Written for Bolton by Anirban Basu, Economic Advisor to Bolton
For a time, debate regarding whether or not America had succumbed to recession was raging. On July 28th, the Bureau of Economic Analysis revealed in an initial estimate that real U.S. gross domestic product declined 0.9% on an annualized basis during the second quarter of 2022 after slipping 1.6% during the first. That satisfies a technical definition of recession, though not the official one.
But that debate became less intense when a few days later the Bureau of Labor Statistics announced that America had added 528,000 jobs in July and that unemployment had returned to its pre-pandemic level of 3.5%. Pundits and others pointed out that a typical recession involves too much supply chasing too little demand. The current situation is characterized by too little supply chasing too much demand.
That helps explain what remains the most salient aspect of the nation’s economic performance, which is inflation as opposed to recession. There has been good news in this context as well, however. According to The Federal Reserve Bank of New York’s Global Supply Chain Pressure Index (GSCPI), supply chain pressures peaked in December 2021 at their highest level during the nearly 25-year history of the data series^1. Since December, the GSCPI has declined 57.5% and is at its lowest level since January 2021, although the reading remains significantly above its historical average.
Not coincidentally, there have been indications that inflation has peaked. In July, consumer prices were roughly flat. The year-over-year increase in consumer prices was a still alarming 8.5%, but that was down from the 9.1% figure that characterized the prior month. Much of the improvement in inflation is attributable to energy price declines, though food prices in many cases continue to surge higher.

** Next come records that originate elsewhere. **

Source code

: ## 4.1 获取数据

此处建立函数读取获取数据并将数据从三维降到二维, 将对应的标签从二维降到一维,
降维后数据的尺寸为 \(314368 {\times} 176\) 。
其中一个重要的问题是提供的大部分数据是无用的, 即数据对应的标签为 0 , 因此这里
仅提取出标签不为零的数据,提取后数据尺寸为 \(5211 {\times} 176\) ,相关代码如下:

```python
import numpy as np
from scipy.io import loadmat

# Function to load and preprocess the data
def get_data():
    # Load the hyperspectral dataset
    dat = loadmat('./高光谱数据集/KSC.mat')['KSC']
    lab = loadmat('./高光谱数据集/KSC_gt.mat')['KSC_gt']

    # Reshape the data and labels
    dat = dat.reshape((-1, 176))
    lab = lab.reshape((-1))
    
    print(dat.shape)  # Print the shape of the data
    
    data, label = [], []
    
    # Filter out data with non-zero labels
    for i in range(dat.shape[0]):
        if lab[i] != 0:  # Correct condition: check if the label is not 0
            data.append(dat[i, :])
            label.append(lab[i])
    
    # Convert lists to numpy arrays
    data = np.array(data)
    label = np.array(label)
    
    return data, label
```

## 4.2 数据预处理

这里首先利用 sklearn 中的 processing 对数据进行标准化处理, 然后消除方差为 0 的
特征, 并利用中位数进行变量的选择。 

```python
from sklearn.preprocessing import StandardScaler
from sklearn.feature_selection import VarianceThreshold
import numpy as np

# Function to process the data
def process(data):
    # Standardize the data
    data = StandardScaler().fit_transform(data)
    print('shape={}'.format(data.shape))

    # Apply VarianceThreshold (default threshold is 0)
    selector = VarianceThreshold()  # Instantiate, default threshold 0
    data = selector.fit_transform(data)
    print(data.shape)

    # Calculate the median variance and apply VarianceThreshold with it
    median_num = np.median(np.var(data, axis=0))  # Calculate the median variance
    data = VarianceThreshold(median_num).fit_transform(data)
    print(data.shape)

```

Nonetheless, financial markets have seen fit to rally in July and August under the theory that ebbing inflationary pressures will induce the Federal Reserve to tighten monetary policy less aggressively. Investors seem willing to overlook current inflation and elevated risk of recession to a period during which America’s central bank becomes more accommodative. In part because of evidence of declining inflation and improving supply conditions, there are plenty of economists who believe that the economy has not been in recession and that the Federal Reserve will be able to neatly engineer a soft landing.
Such prognostications could easily prove incorrect. While consumers continue to ratchet retail sales higher, many employers are actively striving to add to staff, and certain global supply chains have improved in fits and starts, there remains war, economic lockdowns in China, a burgeoning energy crisis in Europe, shrinking rivers, ruined harvests, and ongoing workers shortages.
In short, elevated inflation isn’t going away anytime soon as scarcity continues to characterize much of the global economy. That implies that the Federal Reserve will see fit to continue to ratchet interest rates higher, with the likelihood of recession increasing with each policy meeting. Since the early 1980s, there have been eight prior rate-tightening cycles. Six ended in recession.
^1 The GSCPI is a composite index that incorporates freight data for air, sea, and ground transportation prices as well as various Purchasing Managers’ Indices. A higher reading of the GSCPI is associated with greater supply chain pressures.